In December 1915, there were orders by the Allied commanders to forestall any repeat of the previous Christmas truce. Units were encouraged to mount raids and harass the opposing line, whilst communicating with the enemy was discouraged by artillery barrages along the front line throughout the day. However, a small number of brief truces occurred despite this prohibition.

On the German side, a general order from December 29th, 1914 had already forbade fraternisation with the enemy, warning German troops that “every approach to the enemy…will be punished as treason”.

Silent Night (Christmas 1915)

Vocals: Celtic Thunder.
Lyrics: Cormac MacConnell.

1915 on Christmas Day,
On the western front the guns all died away,
And lying in the mud on bags of sand,
We heard a German sing from no man’s land.
He had tenor voice so pure and true.
The words were strange but every note we knew.
Soaring or the living dead and dammed,
The German sang of peace from no man’s land.
They left their trenches and we left ours,
Beneath tin hats smiles bloomed like wild flowers.
With photos, cigarettes, and pots of wine,
We built a soldier’s truce on the front line.
Their singer was a lad of twenty one.
We begged another song before the dawn,
And sitting in the mud and blood and fear
He sang again the song all longed to hear.
Silent night, no cannons roar.
A King is born of peace for evermore.
All’s calm, all’s bright,
All brothers hand in hand,
In 19 and 15 in no man’s land.
And in the morning all the guns boomed in the rain,
And we killed them and they killed us again.
At night they charged we fought them hand to hand,
And I killed the boy that sang in no man’s land.
Silent night no cannons roar,
A King is born of peace for evermore.
All’s calm, all’s bright,
All brothers hand in hand,
And that young soldier sings,
And the song of peace still rings,
Though the captains and all the kings,
Built no man’s land.
Sleep in heavenly peace.

END

“C-H-R-I-S-T-M-A-S”

The song “C-H-R-I-S-T-M-A-S” (“C” is for the Christ Child), video hereunder, was written by the late country music singer-songwriter, Jenny Lou Carson (1915–1978) and co-written by the late country music singer Eddy Arnold (1918 –2008). Copyright was first registered in 1949, and the song has been performed and recorded by very many artists since then.

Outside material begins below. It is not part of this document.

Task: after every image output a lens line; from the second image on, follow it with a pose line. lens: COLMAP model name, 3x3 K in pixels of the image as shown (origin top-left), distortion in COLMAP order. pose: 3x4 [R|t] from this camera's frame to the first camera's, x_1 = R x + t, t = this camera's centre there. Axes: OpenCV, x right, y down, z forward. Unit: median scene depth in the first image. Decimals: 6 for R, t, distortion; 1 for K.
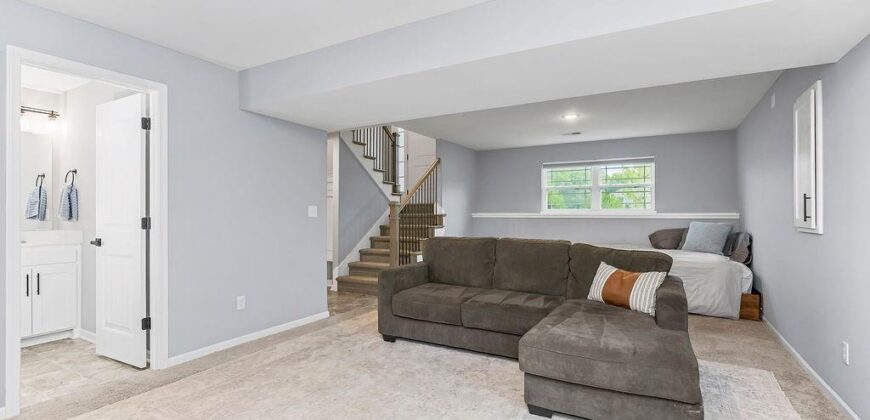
lens RADIAL K [[401.2, 0, 435.0], [0, 401.2, 210.0], [0, 0, 1]] dist [0.000333, -0.000042]
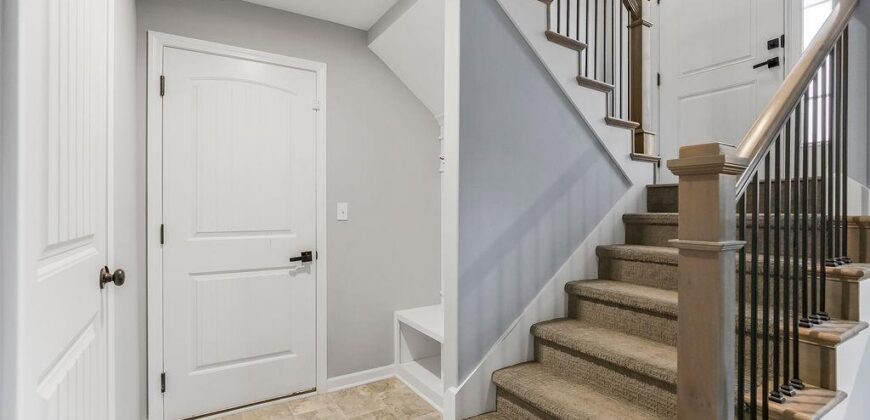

Vocals: Jim Reeves. (1923 – 1964).

“C-H-R-I-S-T-M-A-S”

C” is for the Christ Child, born upon this day;
H” is for herald angels in the night.
R” means our Redeemer;
I” means Israel;
S” is for the star that shone so bright.
T” is for three wise men, they who travelled far.
M” is for the manger where He lay.
A” is for all He stands for;
S” means shepherds came,
And that’s why there’s a Christmas Day.
T” is for three wise men, they who travelled far.
M” is for the manger where He lay.
A” is for all He stands for;
S” means shepherds came,
And that’s why there’s a Christmas Day.

And that’s why there’s a Christmas Day.
END

White Christmas.

The song, ‘White Christmas’ won the Academy Award for Best Original Song at the 15th Academy Awards, held in the Cocoanut Grove at The Ambassador Hotel in Los Angeles, USA on March 4th, 1943.
Sales of the song have exceeded well over 100 million copies, with the version sung by Bing Crosby being the world’s best-selling single with estimated sales in excess of 50 million copies worldwide.

White Christmas

Vocals: Country music singer Crystal Gayle
Lyrics: Composer, songwriter and lyricist Irving Berlin

I’m dreaming of a white Christmas,
Just like the ones I used to know.
Where the treetops glisten and children listen,
To hear sleigh bells in the snow.

I’m dreaming of a white Christmas,
With every Christmas card I write.
May your days be merry and bright,
And may all your Christmases be white.

I’m dreaming of a white Christmas,
Just like the ones I used to know.
Where the treetops glisten and children listen,
To hear sleigh bells in the snow
.


I’m dreaming of a white Christmas,
With every Christmas card I write.
May your days be merry and bright,
And may all your Christmases be white.